Cardiovascular effects of brief mindfulness meditation among perfectionists experiencing failure.
Hannah R KoertenTanya S WatfordEric F DubowWilliam H O'BrienPublished in: Psychophysiology (2020)
Research links perfectionism, the tendency to hold and pursue unrealistically high standards, to negative mental health outcomes such as eating disorders, anxiety, and depression. Previous research used high frequency heart rate variability (HF-HRV) to measure recovery from stress during a mindfulness meditation in perfectionistic university students and found that only nonperfectionists demonstrated HF-HRV recovery from stress, suggesting that mindfulness was not effective for perfectionists. However, the mindfulness meditation did not incorporate a nonjudgment element, which may be a key component for perfectionists. In the current study, we examined whether mindfulness with a focus on nonjudgment helps university student perfectionists (n = 120) recover from failure (measured by heart rate (HR), HF-HRV, pNN50).

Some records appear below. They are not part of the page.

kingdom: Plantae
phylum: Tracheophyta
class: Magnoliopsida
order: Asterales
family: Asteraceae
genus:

Students were randomly assigned to one of four meditation groups: nonjudgment mindfulness, general mindfulness (i.e., attentional awareness without a nonjudgment component), progressive muscle relaxation, and nothing. Cardiac data were recorded during a 5-min baseline, failure task, and 10-min meditation session. HR results suggest that both mindfulness conditions and "nothing" encouraged cardiovascular recovery, but that the mindfulness conditions showed even further recovery during the last five minutes of the meditations. HF-HRV results indicated that participants in the nonjudgment mindfulness condition had marginally higher HF-HRV during the last five minutes of the meditation than at baseline, while participants in the other conditions did not. Therefore, mindfulness with a focus on nonjudgment of emotions may be especially important to help perfectionists improve HF-HRV after failure.